-- DATA LISTING --

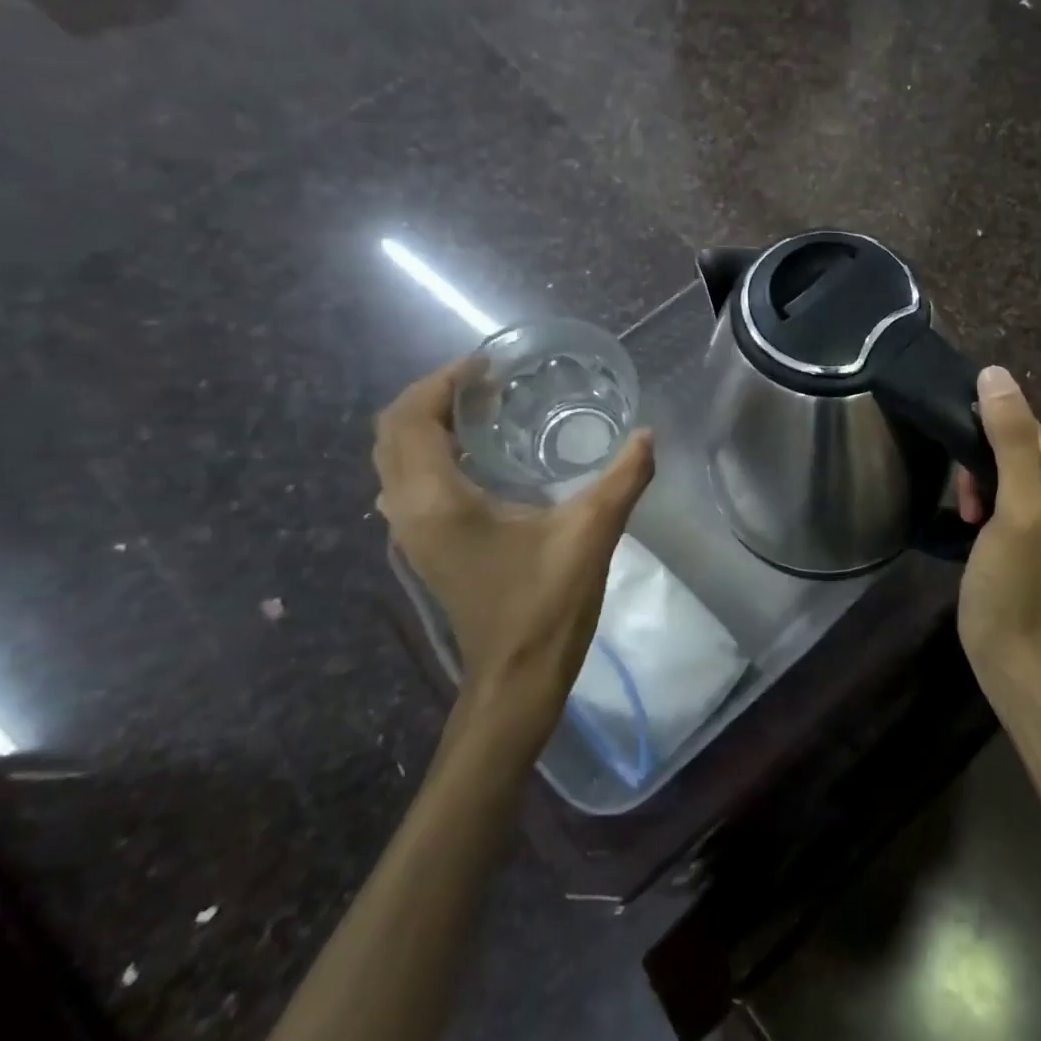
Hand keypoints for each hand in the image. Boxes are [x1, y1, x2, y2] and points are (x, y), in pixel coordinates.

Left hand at [372, 361, 653, 719]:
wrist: (518, 676)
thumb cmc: (547, 602)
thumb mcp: (593, 532)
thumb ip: (624, 477)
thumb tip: (648, 433)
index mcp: (438, 500)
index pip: (412, 418)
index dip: (443, 381)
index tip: (488, 365)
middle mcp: (409, 510)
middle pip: (391, 432)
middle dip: (432, 396)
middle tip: (487, 383)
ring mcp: (410, 533)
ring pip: (394, 459)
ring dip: (427, 424)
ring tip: (482, 410)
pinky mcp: (424, 547)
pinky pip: (407, 482)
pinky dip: (429, 453)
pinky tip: (479, 457)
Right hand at [952, 366, 1040, 670]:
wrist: (1009, 647)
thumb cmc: (1015, 578)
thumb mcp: (1016, 505)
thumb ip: (1010, 439)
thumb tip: (994, 372)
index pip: (1026, 427)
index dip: (988, 443)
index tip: (969, 477)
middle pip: (1012, 443)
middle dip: (981, 467)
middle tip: (969, 503)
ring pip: (999, 463)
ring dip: (977, 483)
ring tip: (969, 516)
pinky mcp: (1030, 520)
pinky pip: (999, 485)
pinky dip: (980, 498)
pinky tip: (972, 522)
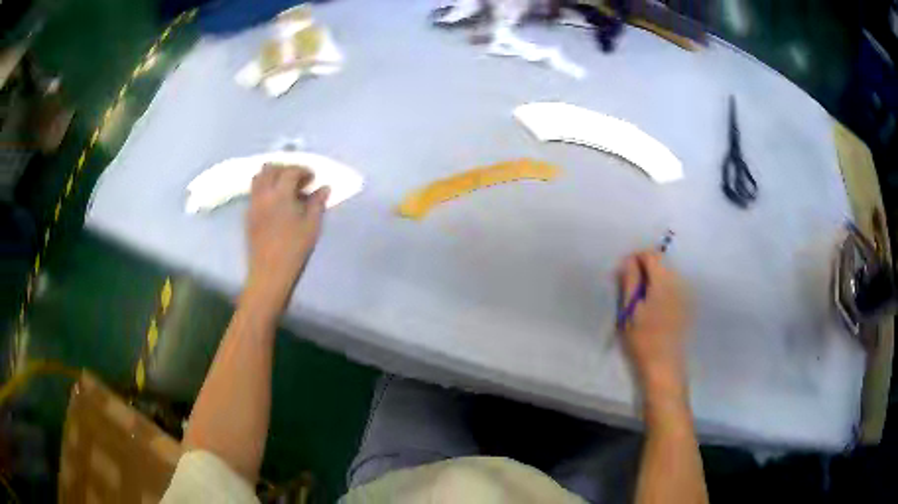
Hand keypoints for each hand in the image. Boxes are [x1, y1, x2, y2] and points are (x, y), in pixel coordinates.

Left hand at [245, 165, 328, 312]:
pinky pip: (254, 192)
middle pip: (269, 169)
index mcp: (280, 194)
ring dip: (272, 176)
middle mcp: (263, 194)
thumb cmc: (294, 249)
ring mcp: (253, 204)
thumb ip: (317, 203)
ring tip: (284, 187)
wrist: (269, 272)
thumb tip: (324, 188)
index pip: (290, 171)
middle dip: (284, 168)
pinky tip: (275, 201)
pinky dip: (265, 188)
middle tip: (297, 178)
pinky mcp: (248, 215)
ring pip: (258, 178)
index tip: (312, 178)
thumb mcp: (312, 226)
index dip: (302, 170)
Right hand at [617, 250, 690, 398]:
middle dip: (645, 268)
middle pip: (661, 263)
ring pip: (668, 275)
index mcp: (663, 281)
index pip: (651, 255)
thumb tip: (629, 260)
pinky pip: (674, 287)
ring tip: (641, 299)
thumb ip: (629, 281)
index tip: (624, 272)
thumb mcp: (629, 310)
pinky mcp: (687, 306)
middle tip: (630, 287)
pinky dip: (662, 289)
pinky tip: (654, 308)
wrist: (664, 366)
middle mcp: (678, 283)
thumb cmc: (642, 339)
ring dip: (654, 279)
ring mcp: (686, 294)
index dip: (636, 258)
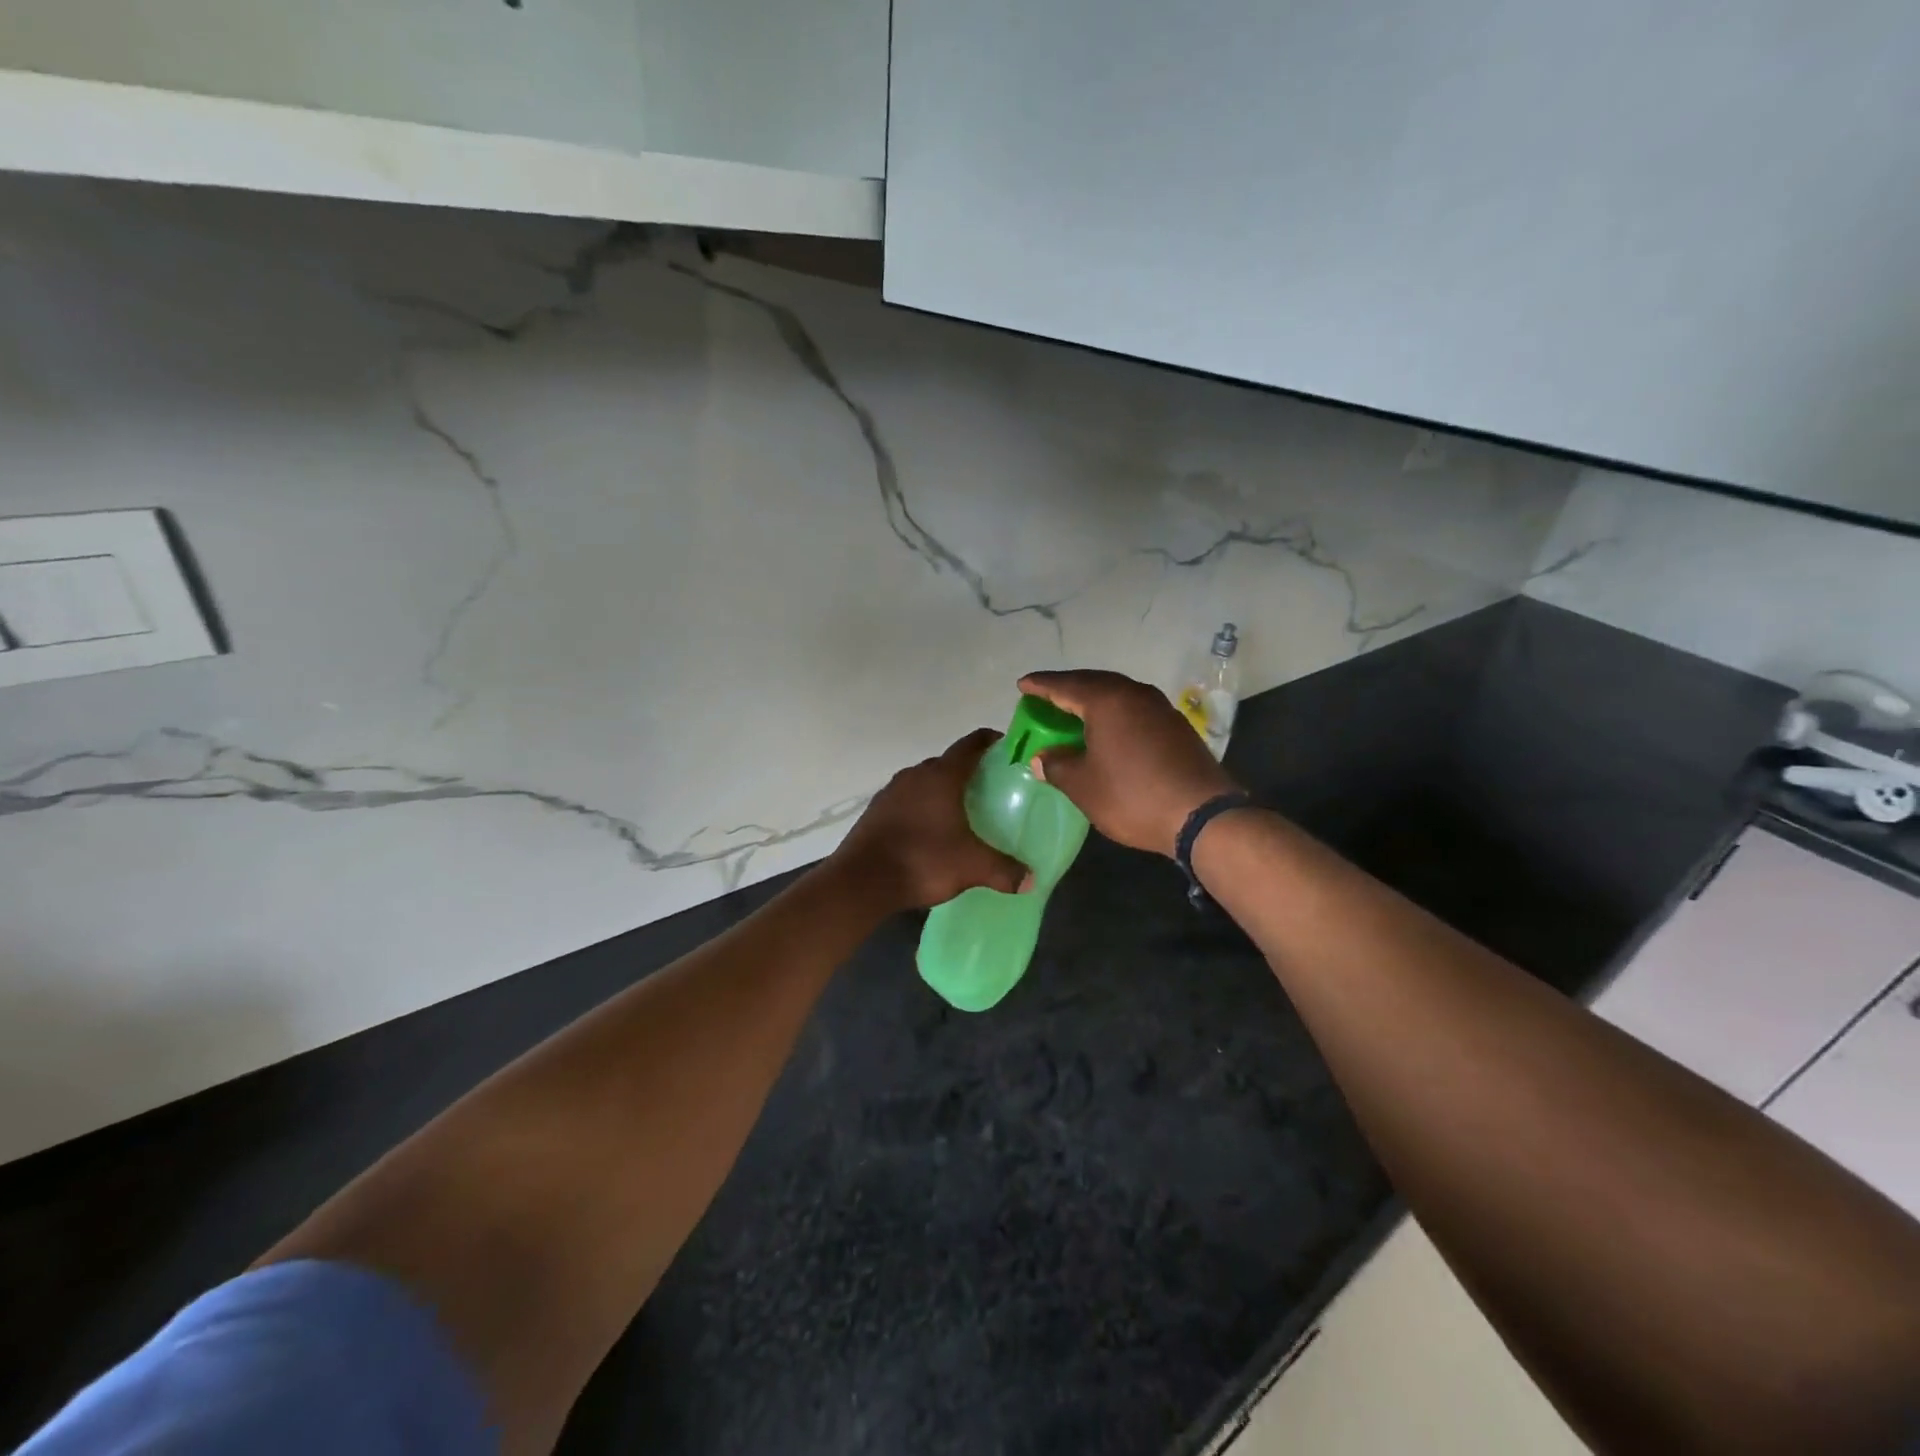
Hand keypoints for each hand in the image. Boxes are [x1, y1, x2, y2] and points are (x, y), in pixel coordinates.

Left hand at [831, 729, 1027, 910]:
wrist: (862, 881)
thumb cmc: (922, 861)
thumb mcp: (971, 867)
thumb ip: (1004, 870)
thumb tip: (1031, 879)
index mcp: (942, 776)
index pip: (971, 744)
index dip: (991, 742)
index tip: (1008, 750)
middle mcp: (915, 775)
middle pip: (948, 763)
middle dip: (969, 771)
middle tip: (992, 790)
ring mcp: (891, 791)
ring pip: (925, 781)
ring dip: (943, 790)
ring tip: (963, 812)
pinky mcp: (876, 810)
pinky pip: (907, 799)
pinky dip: (922, 806)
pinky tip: (931, 831)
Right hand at [1019, 669, 1239, 857]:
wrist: (1202, 816)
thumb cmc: (1132, 796)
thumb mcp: (1083, 786)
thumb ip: (1057, 766)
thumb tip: (1042, 758)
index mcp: (1107, 700)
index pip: (1064, 685)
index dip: (1040, 686)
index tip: (1022, 685)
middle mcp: (1135, 694)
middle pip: (1093, 683)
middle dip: (1067, 689)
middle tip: (1045, 698)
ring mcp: (1160, 708)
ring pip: (1117, 695)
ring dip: (1092, 701)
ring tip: (1073, 713)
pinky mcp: (1176, 727)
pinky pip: (1134, 710)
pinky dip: (1114, 714)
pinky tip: (1107, 732)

-- TASK REQUIREMENTS --
Output exactly the stretch of the listing that begins at the line containing "index dip: (636, 258)" and ends at the line containing "index tip: (1008, 750)", both kept. Omit pictures and everything else.

-- OUTPUT --
index dip: (636, 258)
Hand keypoints for each hand in the image. Boxes are [x1, y1, x2, y2] and points are (x, y), in pixel coordinates.

Left hand at [831, 729, 1027, 910]:
wrist: (862, 881)
thumb cmc: (922, 861)
thumb mcp: (971, 867)
thumb ip: (1004, 870)
thumb tip: (1031, 879)
index mcp: (942, 776)
index pip: (971, 744)
index dip: (991, 742)
index tip: (1008, 750)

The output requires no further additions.